Abstract

The objectives of this study were the following: (1) to determine if there was a difference in outcomes between immediate responders to glenohumeral mobilizations at the initial evaluation, 2-week, 4-week, and 6-month follow-up as compared to those that do not respond in participants with subacromial pain syndrome; (2) to see if there were statistically significant differences in outcomes within these groups between these time frames of interest, and (3) to see if symptom response at the initial evaluation was predictive of a favorable recovery. This was a prospective, single-group observational design. Clinicians pragmatically identified positive responders as improving at least two points on the Numeric Pain Rating Scale and/or a 20° improvement in shoulder active range of motion (AROM) following shoulder mobilization at the initial evaluation. Data were collected for the subjective and objective variables of interest at the initial evaluation, 2-week, 4-week, and 6-month follow-up.
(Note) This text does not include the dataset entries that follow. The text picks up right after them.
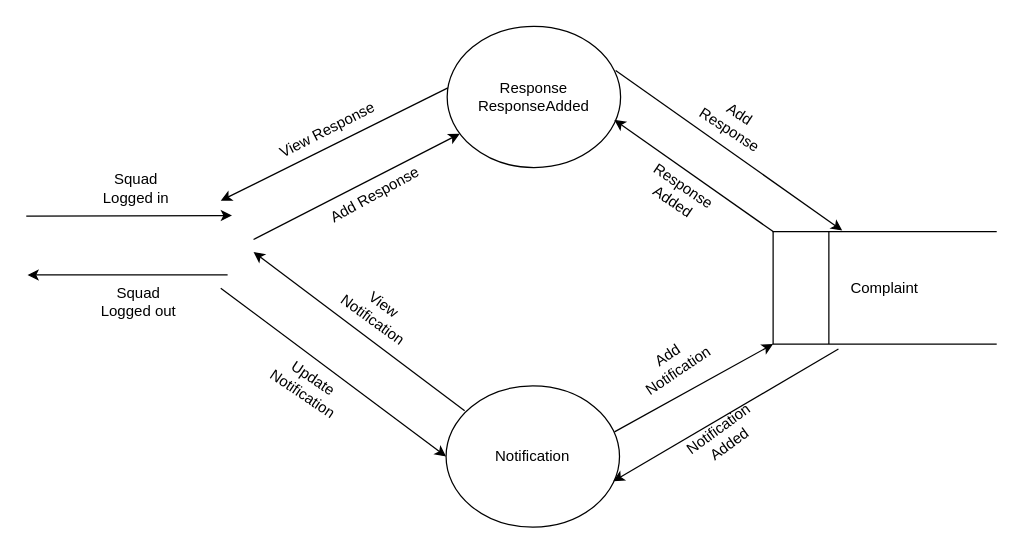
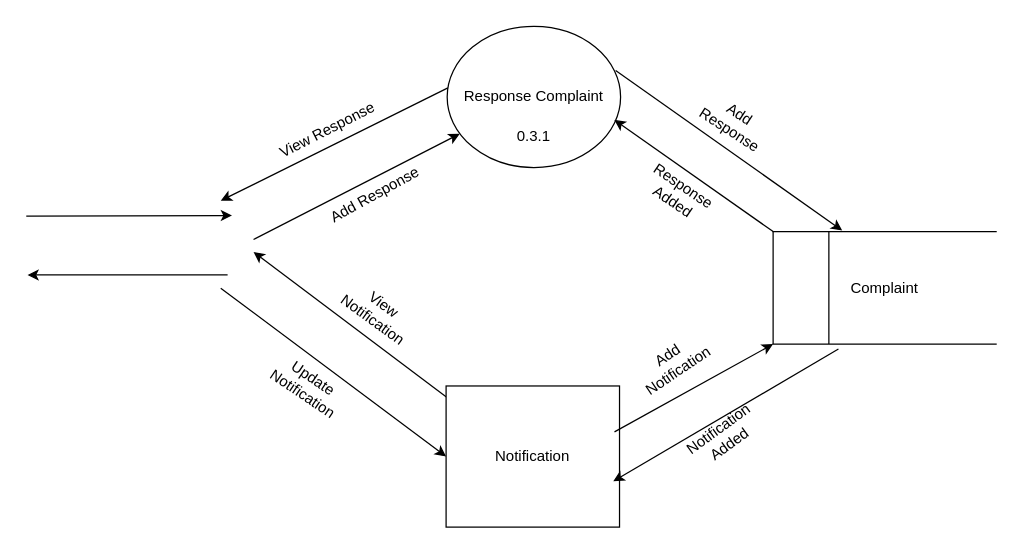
  <mxCell id="0" />
  <mxCell id="1" parent="0" />
  <mxCell id="2" value="" style="edgeStyle=none;orthogonalLoop=1;jettySize=auto;html=1;rounded=0;entryX=0;entryY=0.25;entryDx=0;entryDy=0;" edge="1" parent="1"><mxGeometry width="100" relative="1" as="geometry"><mxPoint x="20.49" y="172.24" as="sourcePoint" /><mxPoint x="185.004" y="171.86" as="targetPoint" /><Array as="points" /></mxGeometry></mxCell>
- <mxCell id="3" value="Squad&lt;br&gt;Logged in" style="text;html=1;align=center;verticalAlign=middle;resizable=0;points=[];autosize=1;strokeColor=none;fillColor=none;" vertex="1" parent="1"><mxGeometry x="67.81" y="130" width="80" height="40" as="geometry" /></mxCell>
  <mxCell id="4" value="" style="edgeStyle=none;orthogonalLoop=1;jettySize=auto;html=1;rounded=0;" edge="1" parent="1"><mxGeometry width="100" relative="1" as="geometry"><mxPoint x="181.49" y="219.38" as="sourcePoint" /><mxPoint x="21.49" y="219.38" as="targetPoint" /><Array as="points" /></mxGeometry></mxCell>
- <mxCell id="5" value="Squad&lt;br&gt;Logged out" style="text;html=1;align=center;verticalAlign=middle;resizable=0;points=[];autosize=1;strokeColor=none;fillColor=none;" vertex="1" parent="1"><mxGeometry x="69.81" y="221.42" width="80" height="40" as="geometry" /></mxCell>
  <mxCell id="6" value="" style="edgeStyle=none;orthogonalLoop=1;jettySize=auto;html=1;rounded=0;entryX=0.073;entryY=0.761;entryDx=0;entryDy=0;entryPerimeter=0;" parent="1" target="7" edge="1"><mxGeometry width="100" relative="1" as="geometry"><mxPoint x="202.234" y="191" as="sourcePoint" /><mxPoint x="374.941" y="115.247" as="targetPoint" /><Array as="points" /></mxGeometry></mxCell>
- <mxCell id="7" value="Response ResponseAdded" style="ellipse;whiteSpace=wrap;html=1;" parent="1" vertex="1"><mxGeometry x="357.061" y="20.6" width="138.676" height="112.864" as="geometry" /></mxCell>
+ <mxCell id="7" value="Response Complaint" style="ellipse;whiteSpace=wrap;html=1;" parent="1" vertex="1"><mxGeometry x="357.061" y="20.6" width="138.676" height="112.864" as="geometry" /></mxCell>
  <mxCell id="8" value="" style="edgeStyle=none;orthogonalLoop=1;jettySize=auto;html=1;rounded=0;exitX=0.004;exitY=0.436;exitDx=0;exitDy=0;exitPerimeter=0;" parent="1" source="7" edge="1"><mxGeometry width="100" relative="1" as="geometry"><mxPoint x="350.795" y="76.941" as="sourcePoint" /><mxPoint x="176" y="160" as="targetPoint" /><Array as="points" /></mxGeometry></mxCell>
+ <mxCell id="9" value="0.3.1" style="text;html=1;align=center;verticalAlign=middle;resizable=0;points=[];autosize=1;strokeColor=none;fillColor=none;" parent="1" vertex="1"><mxGeometry x="400.645" y="93.962" width="50" height="30" as="geometry" /></mxCell>
  <mxCell id="10" value="Complaint" style="shape=partialRectangle;whiteSpace=wrap;html=1;left=0;right=0;fillColor=none;" parent="1" vertex="1"><mxGeometry x="617.702" y="184.639" width="178.298" height="90" as="geometry" /></mxCell>
  <mxCell id="11" value="Response&lt;br style=&quot;font-size: 12px;&quot;&gt;Added" style="text;html=1;align=center;verticalAlign=middle;resizable=0;points=[];autosize=1;strokeColor=none;fillColor=none;rotation=34;fontSize=12;" parent="1" vertex="1"><mxGeometry x="501.507" y="133.748" width="80" height="40" as="geometry" /></mxCell>
  <mxCell id="12" value="" style="edgeStyle=none;orthogonalLoop=1;jettySize=auto;html=1;rounded=0;entryX=0.31;entryY=-0.009;entryDx=0;entryDy=0;exitX=0.971;exitY=0.325;exitDx=0;exitDy=0;exitPerimeter=0;entryPerimeter=0;" parent="1" target="10" edge="1"><mxGeometry width="100" relative="1" as="geometry"><mxPoint x="491.775" y="55.884" as="sourcePoint" /><mxPoint x="618.565" y="57.119" as="targetPoint" /><Array as="points" /></mxGeometry></mxCell>
  <mxCell id="13" value="Add&lt;br style=&quot;font-size: 12px;&quot;&gt;Response" style="text;html=1;align=center;verticalAlign=middle;resizable=0;points=[];autosize=1;strokeColor=none;fillColor=none;rotation=33;fontSize=12;" parent="1" vertex="1"><mxGeometry x="547.375" y="76.839" width="80" height="40" as="geometry" /></mxCell>
  <mxCell id="14" value="" style="edgeStyle=none;orthogonalLoop=1;jettySize=auto;html=1;rounded=0;exitX=0;exitY=0;exitDx=0;exitDy=0;entryX=0.964;entryY=0.675;entryDx=0;entryDy=0;entryPerimeter=0;" parent="1" source="10" edge="1"><mxGeometry width="100" relative="1" as="geometry"><mxPoint x="618.565" y="94.152" as="sourcePoint" /><mxPoint x="490.785" y="95.387" as="targetPoint" /><Array as="points" /></mxGeometry></mxCell>
  <mxCell id="15" value="" style="ellipse;whiteSpace=wrap;html=1;align=center;aspect=fixed;fillColor=none;strokeColor=none;resizable=0;perimeter=centerPerimeter;rotatable=0;allowArrows=0;points=[];outlineConnect=1;" parent="1" vertex="1"><mxGeometry x="329.457" y="137.965" width="10" height="10" as="geometry" /></mxCell>
  <mxCell id="16" value="" style="endArrow=none;html=1;rounded=0;entryX=0;entryY=0;entryDx=0;entryDy=0;exitX=0;exitY=1;exitDx=0;exitDy=0;" parent="1" source="10" target="10" edge="1"><mxGeometry width="50" height="50" relative="1" as="geometry"><mxPoint x="603.834" y="152.543" as="sourcePoint" /><mxPoint x="603.834" y="79.181" as="targetPoint" /></mxGeometry></mxCell>
  <mxCell id="17" value="" style="endArrow=none;html=1;rounded=0;entryX=0.25;entryY=0;entryDx=0;entryDy=0;exitX=0.25;exitY=1;exitDx=0;exitDy=0;" parent="1" source="10" target="10" edge="1"><mxGeometry width="50" height="50" relative="1" as="geometry"><mxPoint x="613.74" y="82.003" as="sourcePoint" /><mxPoint x="613.74" y="8.641" as="targetPoint" /></mxGeometry></mxCell>
  <mxCell id="18" value="" style="edgeStyle=none;orthogonalLoop=1;jettySize=auto;html=1;rounded=0;exitX=0.107;exitY=0.175;exitDx=0;exitDy=0;exitPerimeter=0;" parent="1" source="19" edge="1"><mxGeometry width="100" relative="1" as="geometry"><mxPoint x="374.03" y="320.409" as="sourcePoint" /><mxPoint x="202.234" y="201" as="targetPoint" /><Array as="points" /></mxGeometry></mxCell>
- <mxCell id="19" value="Notification" style="ellipse;whiteSpace=wrap;html=1;" parent="1" vertex="1"><mxGeometry x="356.197" y="308.136" width="138.676" height="112.864" as="geometry" /></mxCell>
+ <mxCell id="19" value="Notification" style="whiteSpace=wrap;html=1;rounded=0;" parent="1" vertex="1"><mxGeometry x="356.197" y="308.136" width="138.676" height="112.864" as="geometry" /></mxCell>
  <mxCell id="20" value="" style="edgeStyle=none;orthogonalLoop=1;jettySize=auto;html=1;rounded=0;entryX=0;entryY=0.5;entryDx=0;entryDy=0;" parent="1" target="19" edge="1"><mxGeometry width="100" relative="1" as="geometry"><mxPoint x="176" y="230" as="sourcePoint" /><mxPoint x="346.292" y="344.752" as="targetPoint" /><Array as="points" /></mxGeometry></mxCell>
  <mxCell id="21" value="Notification&lt;br style=&quot;font-size: 12px;&quot;&gt;Added" style="text;html=1;align=center;verticalAlign=middle;resizable=0;points=[];autosize=1;strokeColor=none;fillColor=none;rotation=-36;fontSize=12;" parent="1" vertex="1"><mxGeometry x="537.792" y="328.759" width="80" height="40" as="geometry" /></mxCell>
  <mxCell id="22" value="" style="edgeStyle=none;orthogonalLoop=1;jettySize=auto;html=1;rounded=0;entryX=0;entryY=1;entryDx=0;entryDy=0;exitX=0.971;exitY=0.325;exitDx=0;exitDy=0;exitPerimeter=0;" parent="1" source="19" target="10" edge="1"><mxGeometry width="100" relative="1" as="geometry"><mxPoint x="498.836" y="346.227" as="sourcePoint" /><mxPoint x="617.701" y="346.051" as="targetPoint" /><Array as="points" /></mxGeometry></mxCell>
  <mxCell id="23" value="Add&lt;br style=&quot;font-size: 12px;&quot;&gt;Notification" style="text;html=1;align=center;verticalAlign=middle;resizable=0;points=[];autosize=1;strokeColor=none;fillColor=none;fontSize=12;rotation=-34;" parent="1" vertex="1"><mxGeometry x="497.088" y="269.59" width="80" height="40" as="geometry" /></mxCell>
  <mxCell id="24" value="" style="edgeStyle=none;orthogonalLoop=1;jettySize=auto;html=1;rounded=0;entryX=0.964;entryY=0.675;entryDx=0;entryDy=0;entryPerimeter=0;exitX=0.293;exitY=1.044;exitDx=0;exitDy=0;exitPerimeter=0;" parent="1" source="10" target="19" edge="1"><mxGeometry width="100" relative="1" as="geometry"><mxPoint x="656" y="270" as="sourcePoint" /><mxPoint x="508.741" y="392.784" as="targetPoint" /><Array as="points" /></mxGeometry></mxCell>
  <mxCell id="25" value="Update&lt;br style=&quot;font-size: 12px;&quot;&gt;Notification" style="text;html=1;align=center;verticalAlign=middle;resizable=0;points=[];autosize=1;strokeColor=none;fillColor=none;rotation=34;fontSize=12;" parent="1" vertex="1"><mxGeometry x="205.996" y="287.758" width="80" height="40" as="geometry" /></mxCell>
  <mxCell id="26" value="View&lt;br style=&quot;font-size: 12px;&quot;&gt;Notification" style="text;html=1;align=center;verticalAlign=middle;resizable=0;points=[];autosize=1;strokeColor=none;fillColor=none;rotation=36;fontSize=12;" parent="1" vertex="1"><mxGeometry x="262.27" y="228.998" width="80" height="40" as="geometry" /></mxCell>
  <mxCell id="27" value="View Response" style="text;html=1;align=center;verticalAlign=middle;resizable=0;points=[];autosize=1;strokeColor=none;fillColor=none;rotation=-27;fontSize=12;" parent="1" vertex="1"><mxGeometry x="205.869" y="88.688" width="110" height="30" as="geometry" /></mxCell>
  <mxCell id="28" value="Add Response" style="text;html=1;align=center;verticalAlign=middle;resizable=0;points=[];autosize=1;strokeColor=none;fillColor=none;rotation=-29;fontSize=12;" parent="1" vertex="1"><mxGeometry x="248.54" y="140.679" width="100" height="30" as="geometry" /></mxCell>
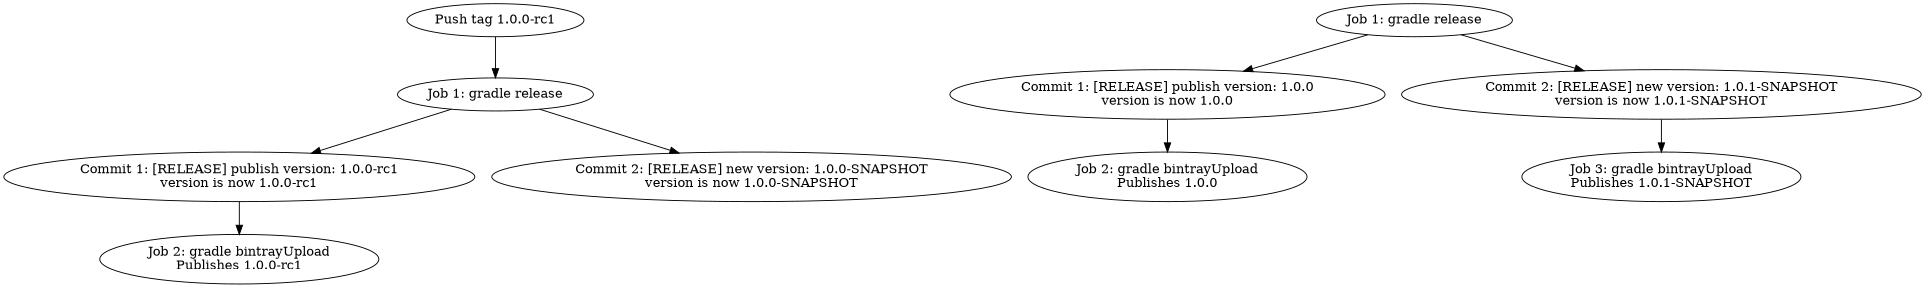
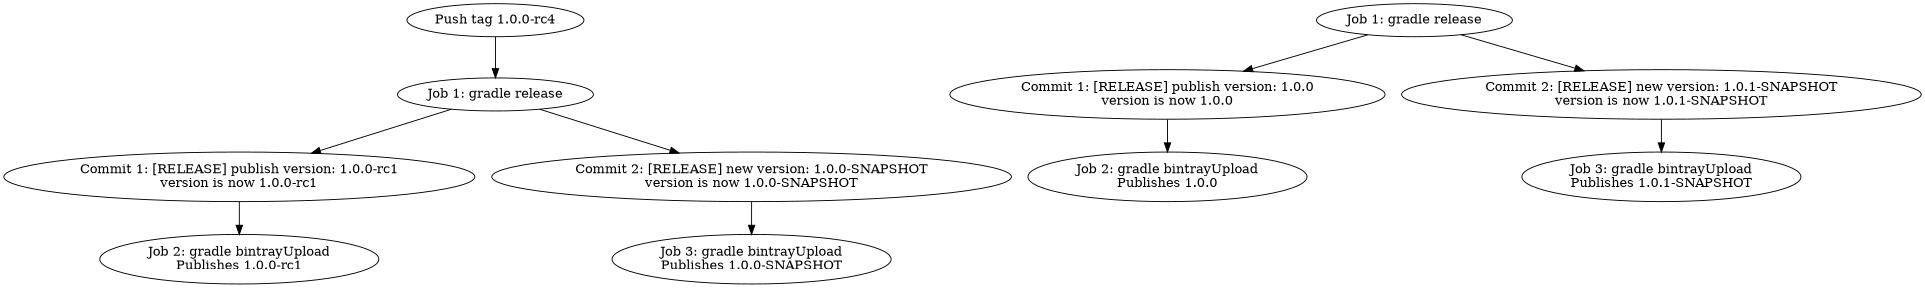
  digraph {
-   n1 [label="Push tag 1.0.0-rc1"]
+   n1 [label="Push tag 1.0.0-rc4"]
    n2 [label="Job 1: gradle release"]
    n3 [label="Commit 1: [RELEASE] publish version: 1.0.0-rc1\nversion is now 1.0.0-rc1"]
    n4 [label="Commit 2: [RELEASE] new version: 1.0.0-SNAPSHOT\nversion is now 1.0.0-SNAPSHOT"]
    n5 [label="Job 2: gradle bintrayUpload\nPublishes 1.0.0-rc1"]
+   n6 [label="Job 3: gradle bintrayUpload\nPublishes 1.0.0-SNAPSHOT"]
    n7 [label="Job 1: gradle release"]
    n8 [label="Commit 1: [RELEASE] publish version: 1.0.0\nversion is now 1.0.0"]
    n9 [label="Commit 2: [RELEASE] new version: 1.0.1-SNAPSHOT\nversion is now 1.0.1-SNAPSHOT"]
    n10 [label="Job 2: gradle bintrayUpload\nPublishes 1.0.0"]
    n11 [label="Job 3: gradle bintrayUpload\nPublishes 1.0.1-SNAPSHOT"]
    n1 -> n2
    n2 -> n3
    n2 -> n4
    n3 -> n5
+   n4 -> n6
    n7 -> n8
    n7 -> n9
    n8 -> n10
    n9 -> n11
  }
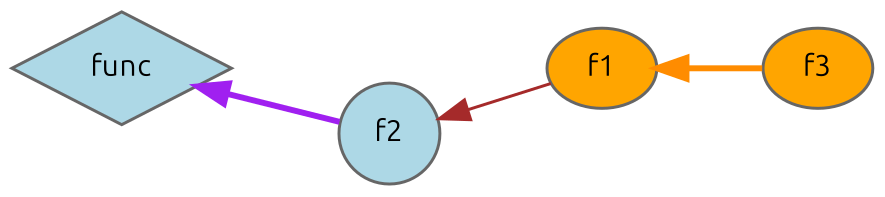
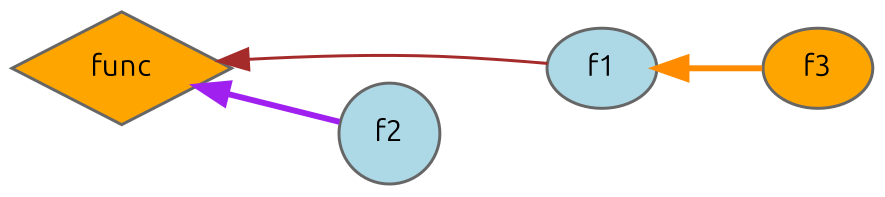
  digraph {
    fontname=Ubuntu
    rankdir=LR
    node [color=gray40 fillcolor=orange fontname=Ubuntu fontsize=10 shape=ellipse style=filled]
    edge [dir=back fontname=Ubuntu fontsize=10 labelfontname=Helvetica labelfontsize=10 style=bold]
-   n1 [fillcolor=lightblue fontcolor=black height=0.2 label=func shape=diamond width=0.4]
-   n2 [height=0.2 label=f1 width=0.4]
+   n1 [fontcolor=black height=0.2 label=func shape=diamond width=0.4]
+   n2 [fillcolor=lightblue height=0.2 label=f1 width=0.4]
    n3 [fillcolor=lightblue height=0.2 label=f2 shape=circle width=0.4]
    n4 [height=0.2 label=f3 width=0.4]
-   n3 -> n2 [color=brown style=solid]
+   n1 -> n2 [color=brown style=solid]
    n1 -> n3 [color=purple]
    n2 -> n4 [color=darkorange]
  }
The prevalence of responders at the initial evaluation was 99 (81.8%). There were no statistically significant between-group differences for the variables of interest except for the Global Rating of Change (GRoC; f=2.79, p=0.006). The shoulder abduction AROM between-group difference exceeded the minimal detectable change at 4weeks. The pair-wise comparison showed statistically significant differences for the outcomes of interest at each time point except for the GRoC between 4weeks and 6months. There was a statistically significant correlation between responders at the initial evaluation and shoulder abduction AROM at the 4-week follow-up (rpb (112)=0.27, p=0.004). Individuals with SAPS may benefit from shoulder mobilization independent of their within-session response to shoulder mobilization at the initial evaluation. Future research should seek to differentiate if these improvements are related to the within-session positive treatment response at the initial evaluation in individuals who are randomized to receive shoulder mobilization or not.